Guidelines for introducing models

into the educational process

The methodology for introducing models into the cognition process must take into account a number of circumstances:

1.

The model, revealing the connections and relationships necessary for cognition, simplifies the object, representing only its individual aspects, individual connections. Consequently, the model cannot be the only method of cognition: it is used when it is necessary to reveal for children this or that essential content in an object. This means that the condition for introducing models into the process of cognition is the preliminary familiarization of children with the real objects, phenomena themselves, their external features, specifically represented connections and mediations in the surrounding reality.

2.

The introduction of a model requires a certain level of development of mental activity: the ability to analyze and abstract the features of objects and phenomena; imaginative thinking that allows you to replace objects; ability to establish connections. And although all these skills are formed in children in the process of using models in cognitive activity, introducing them, mastering the model itself and using it for further cognition requires a level of differentiated perception, imaginative thinking, coherent speech and a rich vocabulary that is already quite high for a preschooler.

3.

Using a model to understand the essential features of objects requires children to first master the model. At the same time, children master simple object models quite quickly. More complex connections require more complex subject-schematic models and special techniques. In this case, children are first involved in the process of creating a model, which is linked to the observation and analysis of the modeled phenomenon. This allows the child to identify the components of the object being analyzed and to master what will then be subject to analysis in their model. Thus, the development of the model itself is presented in the form of children’s participation in creating the model, participation in the process of replacing objects with schematic images. This preliminary mastery of the model is a condition for its use to reveal the connection reflected in it.

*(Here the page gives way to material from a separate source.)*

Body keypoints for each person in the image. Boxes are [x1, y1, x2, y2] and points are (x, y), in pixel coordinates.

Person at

Using the “modeling” method in various types of children's activities

1. Modeling in the mathematical development of children.

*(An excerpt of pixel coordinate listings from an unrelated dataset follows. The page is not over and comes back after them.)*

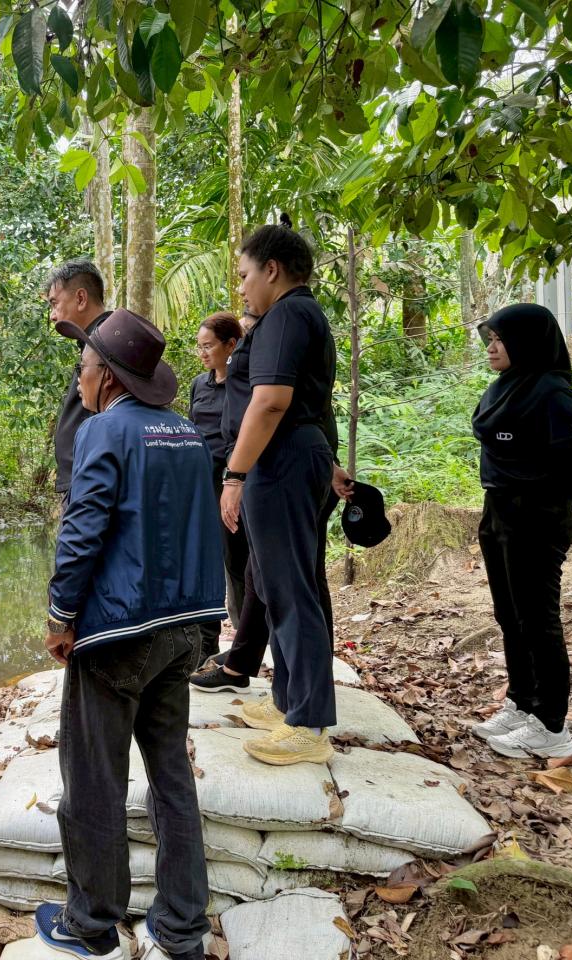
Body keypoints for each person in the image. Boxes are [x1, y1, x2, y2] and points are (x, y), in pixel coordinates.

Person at [39, 309, 225, 960]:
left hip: (120, 631)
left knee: (93, 780)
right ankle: (181, 929)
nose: (80, 376)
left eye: (84, 365)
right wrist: (208, 625)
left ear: (109, 377)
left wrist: (62, 616)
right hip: (180, 629)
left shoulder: (104, 432)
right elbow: (206, 529)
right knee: (171, 774)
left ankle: (92, 925)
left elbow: (83, 529)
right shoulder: (183, 433)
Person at [218, 225, 339, 766]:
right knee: (271, 581)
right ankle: (289, 700)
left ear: (272, 269)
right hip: (290, 455)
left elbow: (269, 402)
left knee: (292, 588)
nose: (242, 288)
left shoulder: (287, 315)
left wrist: (234, 474)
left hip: (283, 456)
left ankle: (310, 725)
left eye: (245, 275)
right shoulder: (293, 316)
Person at [192, 303, 352, 695]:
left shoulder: (281, 374)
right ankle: (277, 685)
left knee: (294, 584)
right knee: (261, 577)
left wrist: (235, 477)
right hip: (257, 478)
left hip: (272, 478)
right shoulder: (234, 381)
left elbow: (282, 413)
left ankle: (305, 701)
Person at [469, 304, 572, 760]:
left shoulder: (552, 393)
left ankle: (552, 725)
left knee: (538, 619)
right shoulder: (503, 388)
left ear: (527, 343)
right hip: (498, 509)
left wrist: (551, 507)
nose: (492, 346)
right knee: (510, 614)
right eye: (491, 337)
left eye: (500, 338)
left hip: (535, 517)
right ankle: (523, 704)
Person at [188, 311, 242, 667]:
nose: (203, 353)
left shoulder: (244, 386)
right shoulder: (198, 385)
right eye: (200, 347)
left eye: (209, 346)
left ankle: (245, 642)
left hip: (232, 484)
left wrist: (233, 480)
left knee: (236, 563)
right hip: (198, 484)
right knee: (202, 564)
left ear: (230, 346)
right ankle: (205, 644)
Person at [45, 260, 112, 503]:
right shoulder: (92, 342)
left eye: (55, 304)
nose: (53, 316)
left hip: (91, 483)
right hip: (84, 479)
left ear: (81, 298)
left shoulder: (108, 342)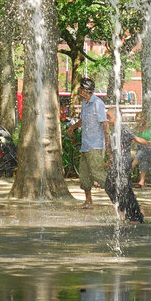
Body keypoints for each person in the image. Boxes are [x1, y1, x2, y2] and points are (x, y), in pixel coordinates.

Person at [64, 77, 108, 210]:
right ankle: (89, 201)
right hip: (86, 145)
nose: (79, 91)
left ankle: (120, 199)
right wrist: (72, 128)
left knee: (99, 175)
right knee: (84, 175)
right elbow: (82, 120)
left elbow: (105, 124)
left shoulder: (98, 104)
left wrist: (108, 145)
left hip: (96, 146)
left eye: (81, 88)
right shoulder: (85, 103)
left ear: (85, 90)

a) Dienesh’s logical blocks are a set of three-dimensional geometric shapes that differ in shape, color, size, and thickness. b) Cuisinaire sticks - a set of counting sticks of different colors and different lengths. Sticks of the same length are painted the same color and represent the same number. The longer the stick, the greater the value of the number it expresses. c) The modeling method in mathematics is often found in the form of “chains of symbols”. For example, combinations of symbols are used when orienting on a sheet of paper. d) You can also refer to reference diagrams when using abbreviations to designate months of the year.